Where does "names" appear in the data? Return each line that holds it.

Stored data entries

* * * * * * *

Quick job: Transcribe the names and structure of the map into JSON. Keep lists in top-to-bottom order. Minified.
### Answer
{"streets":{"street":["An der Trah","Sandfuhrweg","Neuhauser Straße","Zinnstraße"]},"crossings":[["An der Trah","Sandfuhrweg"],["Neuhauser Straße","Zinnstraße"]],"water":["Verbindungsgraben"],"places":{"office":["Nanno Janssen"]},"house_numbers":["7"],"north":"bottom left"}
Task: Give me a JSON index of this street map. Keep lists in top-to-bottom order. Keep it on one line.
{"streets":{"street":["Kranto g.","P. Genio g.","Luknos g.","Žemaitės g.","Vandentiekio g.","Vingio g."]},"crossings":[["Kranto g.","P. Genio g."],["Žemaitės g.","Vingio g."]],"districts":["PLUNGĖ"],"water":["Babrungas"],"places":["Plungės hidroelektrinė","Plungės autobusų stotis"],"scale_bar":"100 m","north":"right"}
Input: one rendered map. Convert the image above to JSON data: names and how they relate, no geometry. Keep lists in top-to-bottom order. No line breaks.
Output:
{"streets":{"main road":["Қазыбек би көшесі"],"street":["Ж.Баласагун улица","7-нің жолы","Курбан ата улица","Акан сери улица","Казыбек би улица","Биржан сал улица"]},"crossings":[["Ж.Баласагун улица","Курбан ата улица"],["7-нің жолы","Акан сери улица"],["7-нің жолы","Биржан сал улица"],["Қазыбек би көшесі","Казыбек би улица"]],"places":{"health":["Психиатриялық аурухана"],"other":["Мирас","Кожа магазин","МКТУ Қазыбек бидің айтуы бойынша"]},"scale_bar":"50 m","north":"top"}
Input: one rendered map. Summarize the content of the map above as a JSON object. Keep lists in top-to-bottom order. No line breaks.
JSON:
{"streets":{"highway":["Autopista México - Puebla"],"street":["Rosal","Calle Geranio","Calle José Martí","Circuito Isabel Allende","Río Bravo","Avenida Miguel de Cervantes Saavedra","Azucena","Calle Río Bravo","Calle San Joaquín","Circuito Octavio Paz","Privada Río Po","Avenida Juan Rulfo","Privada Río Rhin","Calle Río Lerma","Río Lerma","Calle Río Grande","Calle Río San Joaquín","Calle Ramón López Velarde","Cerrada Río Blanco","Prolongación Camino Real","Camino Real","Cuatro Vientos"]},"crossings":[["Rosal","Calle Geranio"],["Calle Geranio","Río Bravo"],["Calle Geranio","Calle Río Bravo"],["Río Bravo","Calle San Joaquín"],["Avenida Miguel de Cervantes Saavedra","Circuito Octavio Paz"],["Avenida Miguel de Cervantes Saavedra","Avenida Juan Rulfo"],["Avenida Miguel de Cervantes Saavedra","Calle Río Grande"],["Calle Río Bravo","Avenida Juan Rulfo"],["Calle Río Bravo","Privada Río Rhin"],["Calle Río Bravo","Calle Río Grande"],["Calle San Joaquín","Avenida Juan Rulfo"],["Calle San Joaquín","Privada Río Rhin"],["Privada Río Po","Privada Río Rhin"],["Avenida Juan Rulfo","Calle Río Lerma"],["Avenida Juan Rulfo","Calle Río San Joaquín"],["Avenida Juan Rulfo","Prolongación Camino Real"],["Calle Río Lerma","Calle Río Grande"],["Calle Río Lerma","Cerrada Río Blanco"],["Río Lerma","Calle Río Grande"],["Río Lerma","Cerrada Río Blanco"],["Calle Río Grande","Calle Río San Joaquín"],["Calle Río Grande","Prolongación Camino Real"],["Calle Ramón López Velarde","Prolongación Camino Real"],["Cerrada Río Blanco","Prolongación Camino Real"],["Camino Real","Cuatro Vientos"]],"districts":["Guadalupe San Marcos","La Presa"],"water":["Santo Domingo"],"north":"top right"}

* * * * * * *

RESPONSE AREA
Quick job: Transcribe the names and structure of the map into JSON. Keep lists in top-to-bottom order. Minified.
Input: one rendered map. Convert the image above to JSON data: names and how they relate, no geometry. Keep lists in top-to-bottom order. No line breaks.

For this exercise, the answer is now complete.